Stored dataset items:
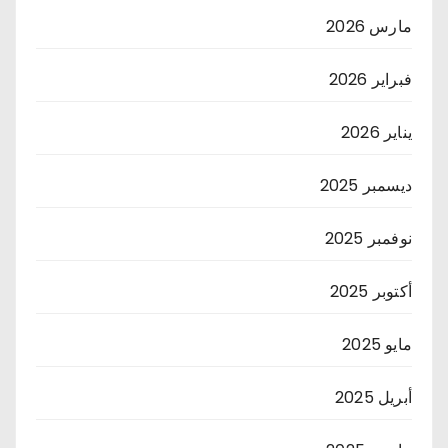
مارس 2026
فبراير 2026
يناير 2026
ديسمبر 2025
نوفمبر 2025
أكتوبر 2025
مايو 2025
أبريل 2025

▶ Goal of the exercise
Repeat all entries exactly. Skip the pictures.

▶ Answer section
مارس 2026
فبراير 2026
يناير 2026
ديسمبر 2025
نوفمبر 2025
أكتوبر 2025
مايو 2025
أبريل 2025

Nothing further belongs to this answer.